Microsoft’s new Vall-E speech model is reportedly capable of mimicking any voice with just a three-second sample recording.
The recently released AI tool has been tested on 60,000 hours of English language data. Researchers said in a Cornell University article that it could replicate a speaker’s emotions and tone.
These findings were evidently true, even when a recording was made of words that the original speaker never actually said.
“Vall-E develops context-aware learning capabilities and can be used to synthesize high-quality personalized speech with just a 3-second registered recording of an invisible speaker as an acoustic prompt. Trial results show that Vall-E significantly outperforms the state-of-the-art zero shot [text to speech] system in terms of speech naturalness and speaker similarity,” the authors wrote. “Moreover, we find that Vall-E was able to preserve the speaker’s emotions and the acoustic environment of the acoustic prompt in synthesis.”

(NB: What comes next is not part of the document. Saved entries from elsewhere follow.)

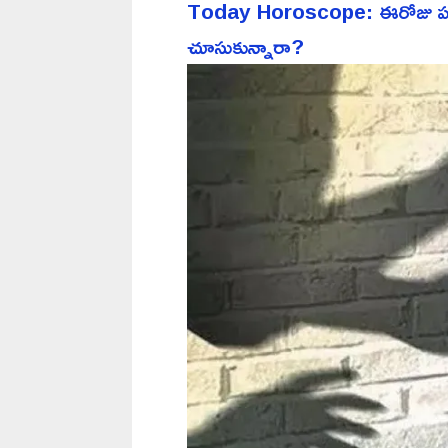
Today Horoscope: ఈరోజు పన్న
చూసుకున్నారా?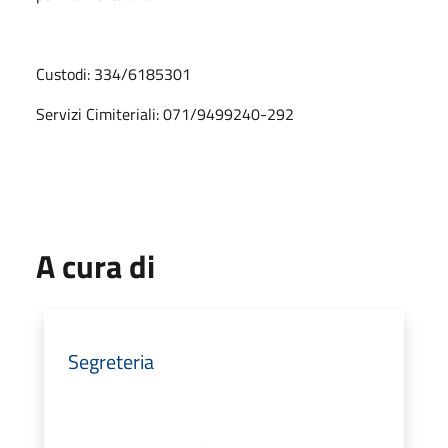
Custodi: 334/6185301
Servizi Cimiteriali: 071/9499240-292
A cura di
Segreteria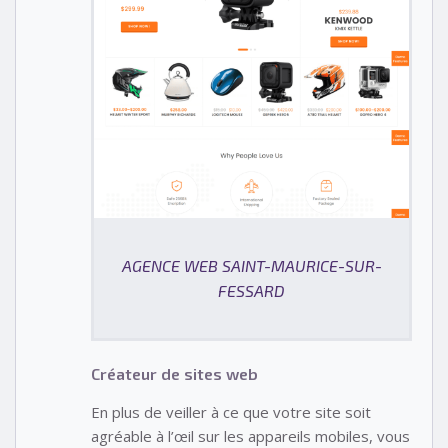
AGENCE WEB SAINT-MAURICE-SUR-
FESSARD
Créateur de sites web
En plus de veiller à ce que votre site soit
agréable à l’œil sur les appareils mobiles, vous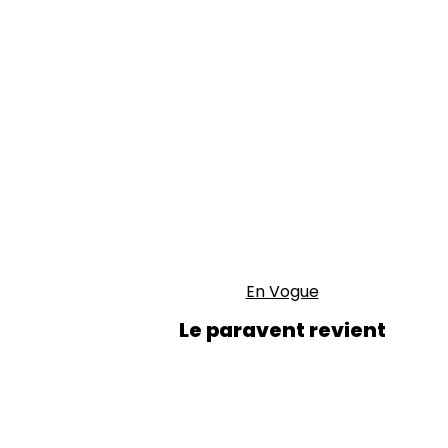
En Vogue
Le paravent revient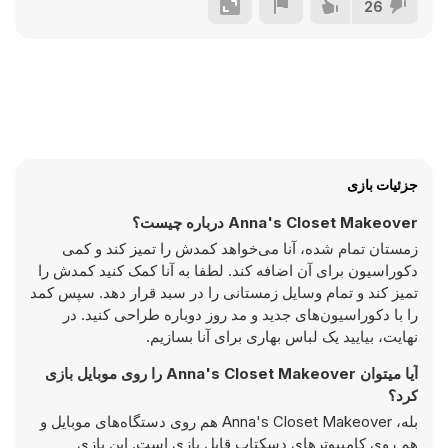
26
جزئیات بازی
Anna's Closet Makeover درباره چیست؟
زمستان تمام شده، آنا می‌خواهد کمدش را تمیز کند و کمی
دکوراسیون برای آن اضافه کند. لطفا به آنا کمک کنید کمدش را
تمیز کند و تمام وسایل زمستانی را در سبد قرار دهد. سپس کمد
را با دکوراسیون‌های جدید و مد روز دوباره طراحی کنید. در
نهایت، بیایید یک لباس بهاری برای آنا بسازیم.
آیا میتوان Anna's Closet Makeover را روی موبایل بازی
کرد؟
بله، Anna's Closet Makeover هم روی دستگاه‌های موبایل و
هم روی کامپیوترهای دسکتاپ قابل بازی است. این بازی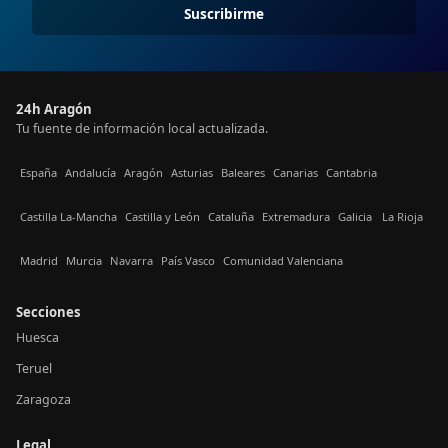
Suscribirme
24h Aragón
Tu fuente de información local actualizada.
España
Andalucía
Aragón
Asturias
Baleares
Canarias
Cantabria
Castilla La-Mancha
Castilla y León
Cataluña
Extremadura
Galicia
La Rioja
Madrid
Murcia
Navarra
País Vasco
Comunidad Valenciana
Secciones
Huesca
Teruel
Zaragoza
Legal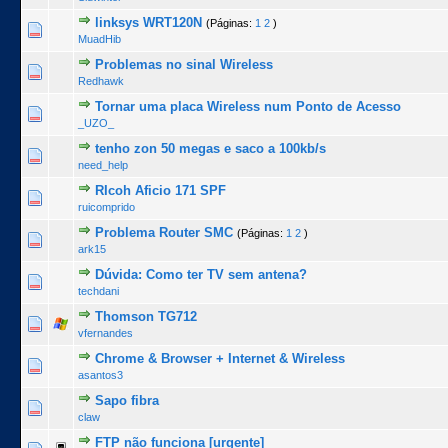
linksys WRT120N
(Páginas:
1
2
)
0 Voto(s) - 0 de 5 na totalidade
1
2
3
4
5
MuadHib
Problemas no sinal Wireless
0 Voto(s) - 0 de 5 na totalidade
1
2
3
4
5
Redhawk
Tornar uma placa Wireless num Ponto de Acesso
0 Voto(s) - 0 de 5 na totalidade
1
2
3
4
5
_UZO_
tenho zon 50 megas e saco a 100kb/s
0 Voto(s) - 0 de 5 na totalidade
1
2
3
4
5
need_help
RIcoh Aficio 171 SPF
1 Voto(s) - 5 de 5 na totalidade
1
2
3
4
5
ruicomprido
Problema Router SMC
(Páginas:
1
2
)
0 Voto(s) - 0 de 5 na totalidade
1
2
3
4
5
ark15
Dúvida: Como ter TV sem antena?
0 Voto(s) - 0 de 5 na totalidade
1
2
3
4
5
techdani
Thomson TG712
1 Voto(s) - 2 de 5 na totalidade
1
2
3
4
5
vfernandes
Chrome & Browser + Internet & Wireless
0 Voto(s) - 0 de 5 na totalidade
1
2
3
4
5
asantos3
Sapo fibra
0 Voto(s) - 0 de 5 na totalidade
1
2
3
4
5
claw
FTP não funciona [urgente]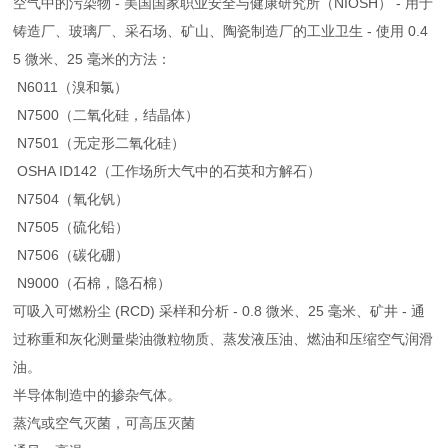
空气中的污染物 - 美国国家职业安全与健康研究所（NIOSH） - 用于
铸造厂、玻璃厂、采石场、矿山、陶瓷制造厂的工业卫生 - 使用 0.4
5 微米、25 毫米的方法：
N6011（溴和氯）
N7500（二氧化硅，结晶体）
N7501（无定形二氧化硅）
OSHA ID142（工作场所大气中的石英和方解石）
N7504（氧化钒）
N7505（硫化铅）
N7506（碳化硼）
N9000（石棉，隐石棉）
可吸入可燃粉尘 (RCD) 采样和分析 - 0.8 微米、25 毫米、矿井 - 通
过称重和灰化测量柴油微粒物质、蒸发液压油、燃油和压缩空气润滑
油。
半导体制造中的掺杂气体。
蒸汽或空气灭菌，可高压灭菌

ANDROID SPYWARE HITS AGAIN ON FINANCIAL INSTITUTIONS AND THEIR MONEY
The Vall-E samples shared on GitHub are eerily similar to the speaker prompts, although they vary in quality.
In a synthesized sentence from the Emotional Voices Database, Vall-E sleepily says, “We need to reduce the number of plastic bags.”
DISNEY CHARACTERS COMING TO AMAZON ALEXA WITH THE “HEY DISNEY” COMMAND
However, research into text-to-speech AI brings with it a caveat.
“Because Vall-E can synthesize speech that preserves speaker identity, it may pose potential risks of misusing the model, such as B. spoofing voice recognition or the identity of a specific speaker,” the researchers say on this website. “We performed the experiments assuming that the user consents to be the target speaker in the speech synthesis. If the model is generalized to invisible speakers in the real world, it should include a protocol to ensure the speaker authorizes the use of their voice and a synthesized speech recognition model.”
CLICK HERE TO GET THE FOX NEWS APP
Currently, Vall-E, which Microsoft calls the “neural codec language model,” is not publicly available.